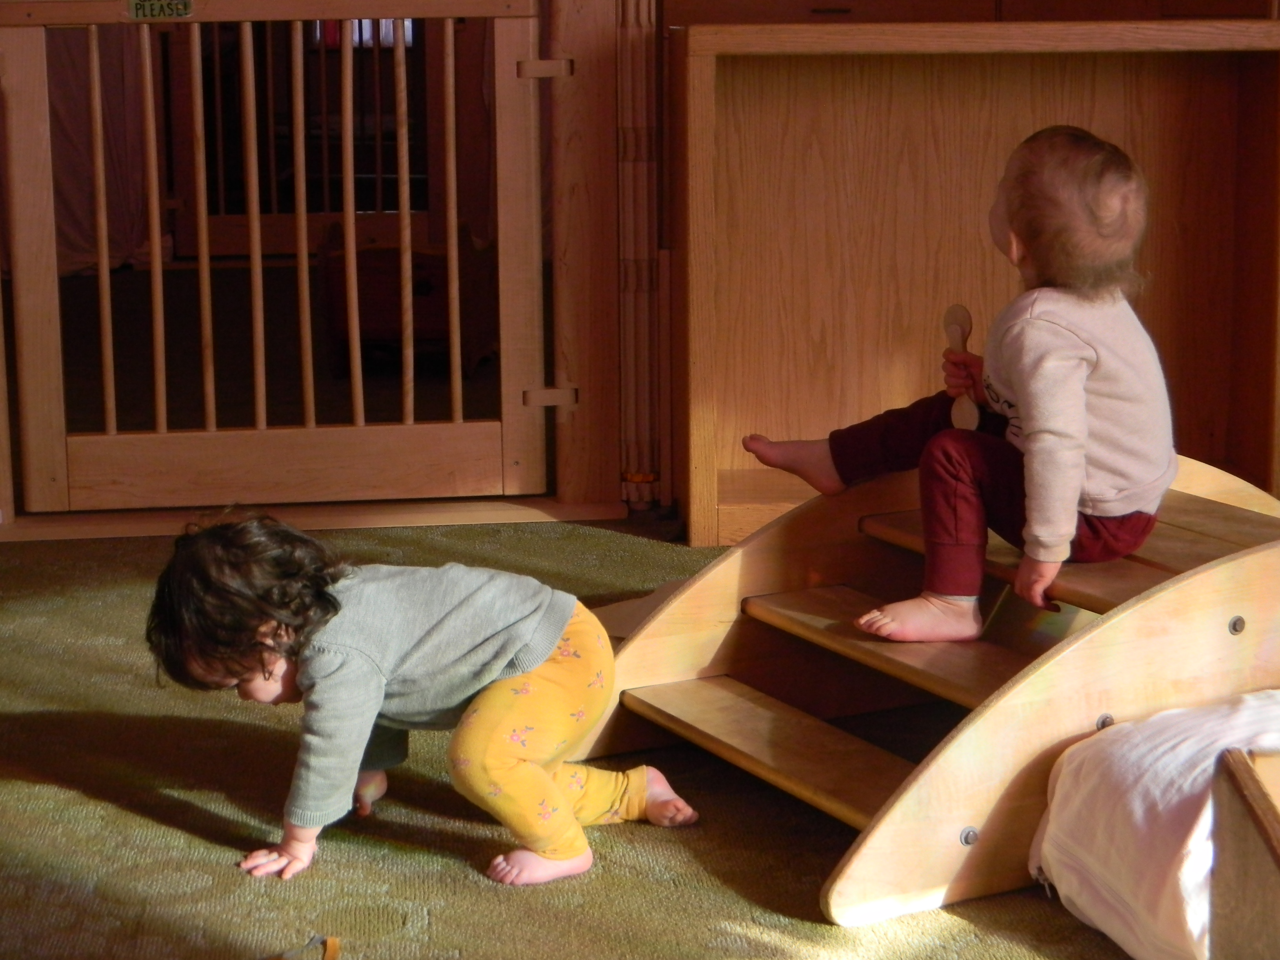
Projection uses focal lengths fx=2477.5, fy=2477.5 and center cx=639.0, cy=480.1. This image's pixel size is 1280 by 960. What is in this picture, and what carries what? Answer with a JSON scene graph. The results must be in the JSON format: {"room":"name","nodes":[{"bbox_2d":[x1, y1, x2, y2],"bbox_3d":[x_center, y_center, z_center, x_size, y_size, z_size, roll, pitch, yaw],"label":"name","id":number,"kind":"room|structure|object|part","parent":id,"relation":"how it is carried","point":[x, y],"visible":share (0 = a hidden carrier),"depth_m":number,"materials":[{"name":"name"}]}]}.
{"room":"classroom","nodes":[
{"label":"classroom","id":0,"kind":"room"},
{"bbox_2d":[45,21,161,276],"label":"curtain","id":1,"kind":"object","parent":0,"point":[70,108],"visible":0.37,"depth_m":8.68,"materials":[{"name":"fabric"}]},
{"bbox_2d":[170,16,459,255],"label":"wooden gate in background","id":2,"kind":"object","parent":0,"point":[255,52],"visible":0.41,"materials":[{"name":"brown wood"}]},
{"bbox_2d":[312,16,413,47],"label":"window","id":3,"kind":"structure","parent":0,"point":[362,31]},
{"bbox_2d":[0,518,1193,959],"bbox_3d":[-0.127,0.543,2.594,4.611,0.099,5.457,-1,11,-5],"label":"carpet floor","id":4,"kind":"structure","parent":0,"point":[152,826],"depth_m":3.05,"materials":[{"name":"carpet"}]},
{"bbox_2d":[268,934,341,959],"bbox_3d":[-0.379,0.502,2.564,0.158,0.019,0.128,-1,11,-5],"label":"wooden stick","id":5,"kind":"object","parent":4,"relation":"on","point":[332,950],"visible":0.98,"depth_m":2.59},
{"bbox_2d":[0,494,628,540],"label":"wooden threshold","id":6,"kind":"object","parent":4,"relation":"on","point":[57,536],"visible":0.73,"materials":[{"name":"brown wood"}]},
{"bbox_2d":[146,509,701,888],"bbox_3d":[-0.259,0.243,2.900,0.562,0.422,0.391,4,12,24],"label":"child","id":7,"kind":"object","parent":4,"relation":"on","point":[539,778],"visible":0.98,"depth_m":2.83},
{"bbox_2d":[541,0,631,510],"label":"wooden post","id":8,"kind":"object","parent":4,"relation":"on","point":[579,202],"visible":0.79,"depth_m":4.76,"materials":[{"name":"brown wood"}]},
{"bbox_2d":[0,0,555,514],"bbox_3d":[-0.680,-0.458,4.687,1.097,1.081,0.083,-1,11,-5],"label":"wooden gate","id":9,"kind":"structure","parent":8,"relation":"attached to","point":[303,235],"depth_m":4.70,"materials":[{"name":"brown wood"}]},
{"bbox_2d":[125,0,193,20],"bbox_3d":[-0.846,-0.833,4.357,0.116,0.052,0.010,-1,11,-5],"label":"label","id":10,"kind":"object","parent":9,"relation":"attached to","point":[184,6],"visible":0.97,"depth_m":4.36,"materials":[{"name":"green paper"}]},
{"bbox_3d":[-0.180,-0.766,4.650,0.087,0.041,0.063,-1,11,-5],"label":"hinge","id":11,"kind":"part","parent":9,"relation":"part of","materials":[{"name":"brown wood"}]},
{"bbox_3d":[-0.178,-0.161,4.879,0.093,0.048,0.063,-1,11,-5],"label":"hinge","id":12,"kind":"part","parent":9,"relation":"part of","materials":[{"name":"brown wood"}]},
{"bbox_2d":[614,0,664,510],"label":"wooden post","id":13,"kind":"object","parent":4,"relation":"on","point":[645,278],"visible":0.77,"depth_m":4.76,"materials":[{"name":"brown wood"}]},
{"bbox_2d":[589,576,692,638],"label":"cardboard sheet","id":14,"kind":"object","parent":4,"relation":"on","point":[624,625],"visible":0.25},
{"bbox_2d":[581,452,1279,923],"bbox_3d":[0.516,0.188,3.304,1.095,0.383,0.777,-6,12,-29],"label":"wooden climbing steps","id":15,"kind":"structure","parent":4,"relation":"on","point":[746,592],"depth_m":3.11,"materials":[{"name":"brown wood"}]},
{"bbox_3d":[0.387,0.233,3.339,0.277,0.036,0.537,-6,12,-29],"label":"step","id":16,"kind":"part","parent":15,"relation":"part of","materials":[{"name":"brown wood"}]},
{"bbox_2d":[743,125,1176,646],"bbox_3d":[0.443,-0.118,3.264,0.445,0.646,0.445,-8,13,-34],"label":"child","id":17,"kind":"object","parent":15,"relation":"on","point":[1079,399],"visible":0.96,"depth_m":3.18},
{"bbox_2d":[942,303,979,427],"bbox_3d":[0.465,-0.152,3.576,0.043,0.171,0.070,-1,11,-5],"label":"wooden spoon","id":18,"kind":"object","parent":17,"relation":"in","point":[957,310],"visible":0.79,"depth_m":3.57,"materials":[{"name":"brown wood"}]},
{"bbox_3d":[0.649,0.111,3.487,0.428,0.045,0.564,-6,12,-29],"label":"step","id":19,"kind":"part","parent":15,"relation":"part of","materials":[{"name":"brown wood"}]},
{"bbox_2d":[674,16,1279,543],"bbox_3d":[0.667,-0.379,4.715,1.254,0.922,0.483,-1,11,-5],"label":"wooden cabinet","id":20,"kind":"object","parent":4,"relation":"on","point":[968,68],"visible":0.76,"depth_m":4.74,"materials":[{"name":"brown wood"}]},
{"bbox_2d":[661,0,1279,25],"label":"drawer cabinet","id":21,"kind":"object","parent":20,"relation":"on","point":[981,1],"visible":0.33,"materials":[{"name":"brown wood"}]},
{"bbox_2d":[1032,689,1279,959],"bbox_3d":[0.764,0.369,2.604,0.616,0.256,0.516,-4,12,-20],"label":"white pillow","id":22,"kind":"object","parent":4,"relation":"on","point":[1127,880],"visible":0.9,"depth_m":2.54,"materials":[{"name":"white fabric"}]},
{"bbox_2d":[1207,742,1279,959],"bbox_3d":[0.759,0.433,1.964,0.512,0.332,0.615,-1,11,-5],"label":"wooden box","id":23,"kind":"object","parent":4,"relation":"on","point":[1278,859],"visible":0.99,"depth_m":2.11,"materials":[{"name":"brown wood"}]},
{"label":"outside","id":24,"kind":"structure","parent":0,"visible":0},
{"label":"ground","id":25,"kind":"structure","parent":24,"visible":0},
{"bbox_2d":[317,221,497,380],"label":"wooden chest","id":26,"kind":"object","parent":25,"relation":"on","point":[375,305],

HOW TO COMPLETE THIS TASK: I would like the data copied exactly as it stands, with no pictures included.

RESPONSE FOR THIS EXERCISE:
Projection uses focal lengths fx=2477.5, fy=2477.5 and center cx=639.0, cy=480.1. This image's pixel size is 1280 by 960. What is in this picture, and what carries what? Answer with a JSON scene graph. The results must be in the JSON format: {"room":"name","nodes":[{"bbox_2d":[x1, y1, x2, y2],"bbox_3d":[x_center, y_center, z_center, x_size, y_size, z_size, roll, pitch, yaw],"label":"name","id":number,"kind":"room|structure|object|part","parent":id,"relation":"how it is carried","point":[x, y],"visible":share (0 = a hidden carrier),"depth_m":number,"materials":[{"name":"name"}]}]}.
{"room":"classroom","nodes":[
{"label":"classroom","id":0,"kind":"room"},
{"bbox_2d":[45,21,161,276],"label":"curtain","id":1,"kind":"object","parent":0,"point":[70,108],"visible":0.37,"depth_m":8.68,"materials":[{"name":"fabric"}]},
{"bbox_2d":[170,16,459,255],"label":"wooden gate in background","id":2,"kind":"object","parent":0,"point":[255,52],"visible":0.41,"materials":[{"name":"brown wood"}]},
{"bbox_2d":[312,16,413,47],"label":"window","id":3,"kind":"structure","parent":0,"point":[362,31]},
{"bbox_2d":[0,518,1193,959],"bbox_3d":[-0.127,0.543,2.594,4.611,0.099,5.457,-1,11,-5],"label":"carpet floor","id":4,"kind":"structure","parent":0,"point":[152,826],"depth_m":3.05,"materials":[{"name":"carpet"}]},
{"bbox_2d":[268,934,341,959],"bbox_3d":[-0.379,0.502,2.564,0.158,0.019,0.128,-1,11,-5],"label":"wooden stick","id":5,"kind":"object","parent":4,"relation":"on","point":[332,950],"visible":0.98,"depth_m":2.59},
{"bbox_2d":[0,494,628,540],"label":"wooden threshold","id":6,"kind":"object","parent":4,"relation":"on","point":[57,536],"visible":0.73,"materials":[{"name":"brown wood"}]},
{"bbox_2d":[146,509,701,888],"bbox_3d":[-0.259,0.243,2.900,0.562,0.422,0.391,4,12,24],"label":"child","id":7,"kind":"object","parent":4,"relation":"on","point":[539,778],"visible":0.98,"depth_m":2.83},
{"bbox_2d":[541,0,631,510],"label":"wooden post","id":8,"kind":"object","parent":4,"relation":"on","point":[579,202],"visible":0.79,"depth_m":4.76,"materials":[{"name":"brown wood"}]},
{"bbox_2d":[0,0,555,514],"bbox_3d":[-0.680,-0.458,4.687,1.097,1.081,0.083,-1,11,-5],"label":"wooden gate","id":9,"kind":"structure","parent":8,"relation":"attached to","point":[303,235],"depth_m":4.70,"materials":[{"name":"brown wood"}]},
{"bbox_2d":[125,0,193,20],"bbox_3d":[-0.846,-0.833,4.357,0.116,0.052,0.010,-1,11,-5],"label":"label","id":10,"kind":"object","parent":9,"relation":"attached to","point":[184,6],"visible":0.97,"depth_m":4.36,"materials":[{"name":"green paper"}]},
{"bbox_3d":[-0.180,-0.766,4.650,0.087,0.041,0.063,-1,11,-5],"label":"hinge","id":11,"kind":"part","parent":9,"relation":"part of","materials":[{"name":"brown wood"}]},
{"bbox_3d":[-0.178,-0.161,4.879,0.093,0.048,0.063,-1,11,-5],"label":"hinge","id":12,"kind":"part","parent":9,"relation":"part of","materials":[{"name":"brown wood"}]},
{"bbox_2d":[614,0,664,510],"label":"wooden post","id":13,"kind":"object","parent":4,"relation":"on","point":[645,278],"visible":0.77,"depth_m":4.76,"materials":[{"name":"brown wood"}]},
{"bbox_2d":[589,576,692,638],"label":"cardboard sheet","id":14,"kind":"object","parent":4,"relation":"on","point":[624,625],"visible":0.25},
{"bbox_2d":[581,452,1279,923],"bbox_3d":[0.516,0.188,3.304,1.095,0.383,0.777,-6,12,-29],"label":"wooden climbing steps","id":15,"kind":"structure","parent":4,"relation":"on","point":[746,592],"depth_m":3.11,"materials":[{"name":"brown wood"}]},
{"bbox_3d":[0.387,0.233,3.339,0.277,0.036,0.537,-6,12,-29],"label":"step","id":16,"kind":"part","parent":15,"relation":"part of","materials":[{"name":"brown wood"}]},
{"bbox_2d":[743,125,1176,646],"bbox_3d":[0.443,-0.118,3.264,0.445,0.646,0.445,-8,13,-34],"label":"child","id":17,"kind":"object","parent":15,"relation":"on","point":[1079,399],"visible":0.96,"depth_m":3.18},
{"bbox_2d":[942,303,979,427],"bbox_3d":[0.465,-0.152,3.576,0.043,0.171,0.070,-1,11,-5],"label":"wooden spoon","id":18,"kind":"object","parent":17,"relation":"in","point":[957,310],"visible":0.79,"depth_m":3.57,"materials":[{"name":"brown wood"}]},
{"bbox_3d":[0.649,0.111,3.487,0.428,0.045,0.564,-6,12,-29],"label":"step","id":19,"kind":"part","parent":15,"relation":"part of","materials":[{"name":"brown wood"}]},
{"bbox_2d":[674,16,1279,543],"bbox_3d":[0.667,-0.379,4.715,1.254,0.922,0.483,-1,11,-5],"label":"wooden cabinet","id":20,"kind":"object","parent":4,"relation":"on","point":[968,68],"visible":0.76,"depth_m":4.74,"materials":[{"name":"brown wood"}]},
{"bbox_2d":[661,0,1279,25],"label":"drawer cabinet","id":21,"kind":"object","parent":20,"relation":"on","point":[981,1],"visible":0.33,"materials":[{"name":"brown wood"}]},
{"bbox_2d":[1032,689,1279,959],"bbox_3d":[0.764,0.369,2.604,0.616,0.256,0.516,-4,12,-20],"label":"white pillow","id":22,"kind":"object","parent":4,"relation":"on","point":[1127,880],"visible":0.9,"depth_m":2.54,"materials":[{"name":"white fabric"}]},
{"bbox_2d":[1207,742,1279,959],"bbox_3d":[0.759,0.433,1.964,0.512,0.332,0.615,-1,11,-5],"label":"wooden box","id":23,"kind":"object","parent":4,"relation":"on","point":[1278,859],"visible":0.99,"depth_m":2.11,"materials":[{"name":"brown wood"}]},
{"label":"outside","id":24,"kind":"structure","parent":0,"visible":0},
{"label":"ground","id":25,"kind":"structure","parent":24,"visible":0},
{"bbox_2d":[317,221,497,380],"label":"wooden chest","id":26,"kind":"object","parent":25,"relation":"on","point":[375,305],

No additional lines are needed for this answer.